▸ Exercise requirements
Can you repeat the stretch from the line containing "name author: (Pursh) Rydb." through the end of the rows, with "locality" replaced by "site" and nothing else changed?

▸ Records shown
━━━

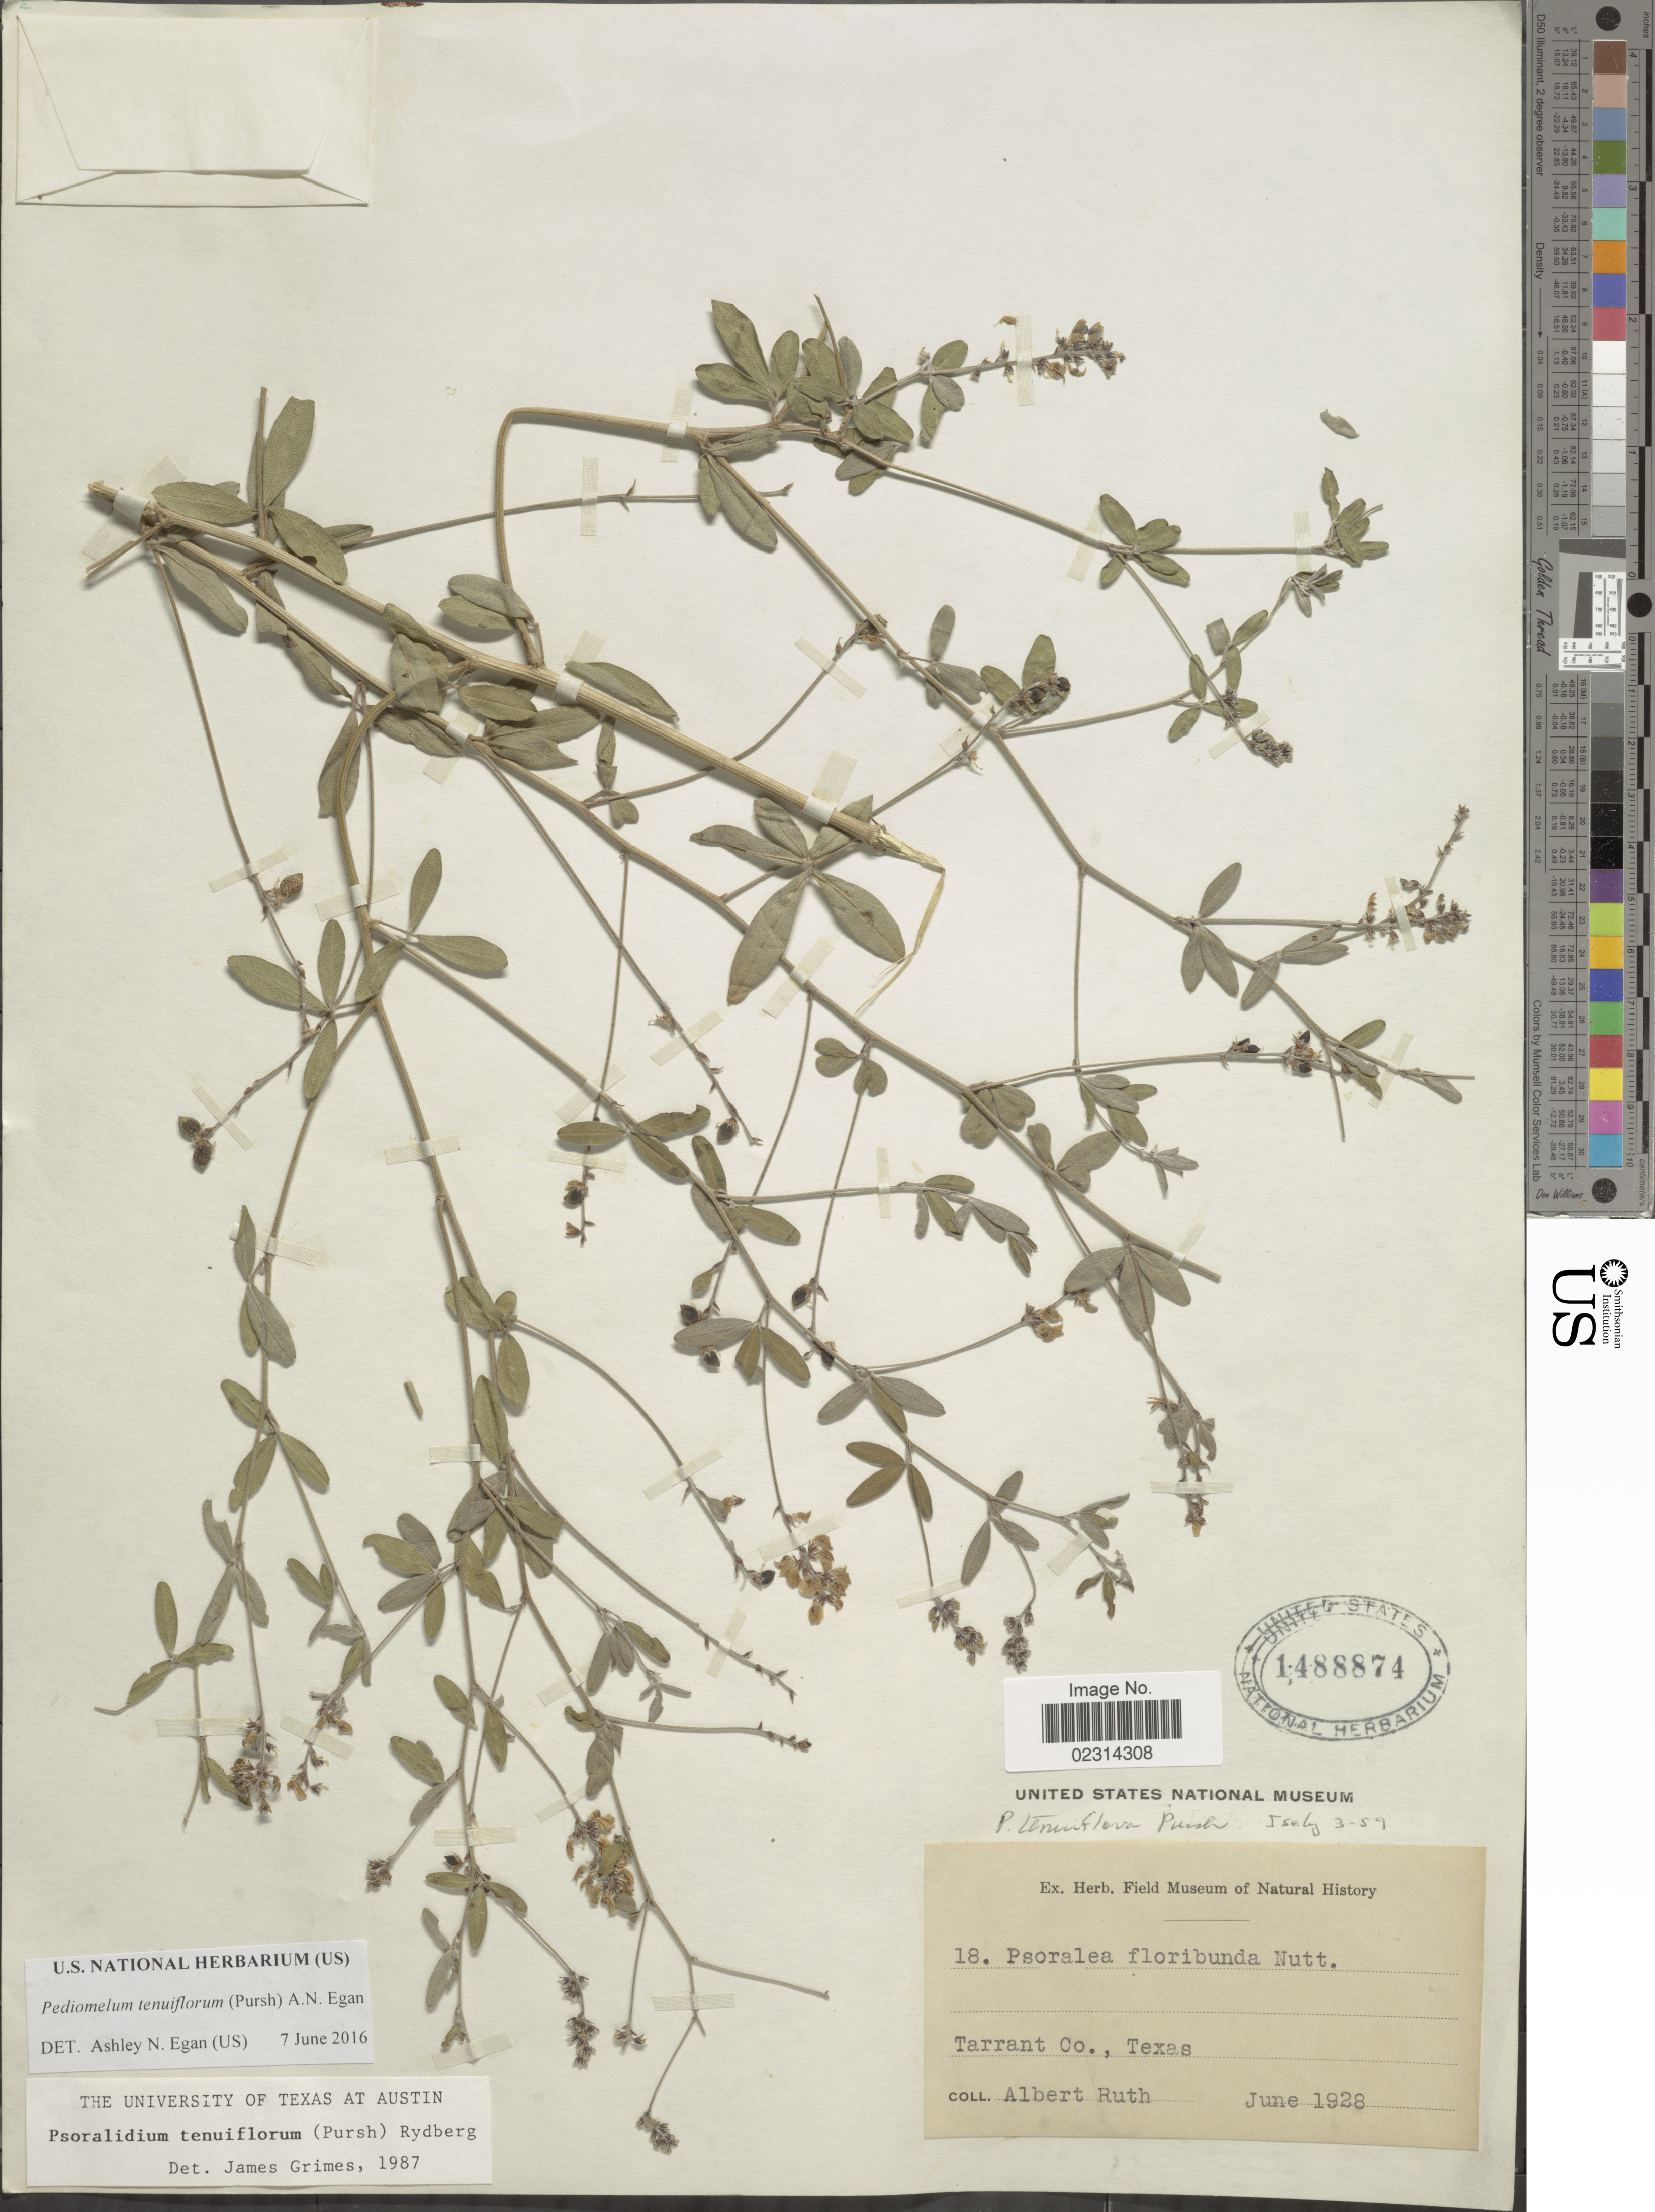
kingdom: Plantae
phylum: Tracheophyta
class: Magnoliopsida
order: Fabales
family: Fabaceae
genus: Psoralidium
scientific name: Psoralidium tenuiflorum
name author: (Pursh) Rydb.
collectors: A. Ruth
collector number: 18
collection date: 1928-06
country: United States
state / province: Texas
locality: Tarrant Co.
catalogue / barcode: US 1488874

━━━

▸ Response to this exercise
name author: (Pursh) Rydb.
collectors: A. Ruth
collector number: 18
collection date: 1928-06
country: United States
state / province: Texas
site: Tarrant Co.
catalogue / barcode: US 1488874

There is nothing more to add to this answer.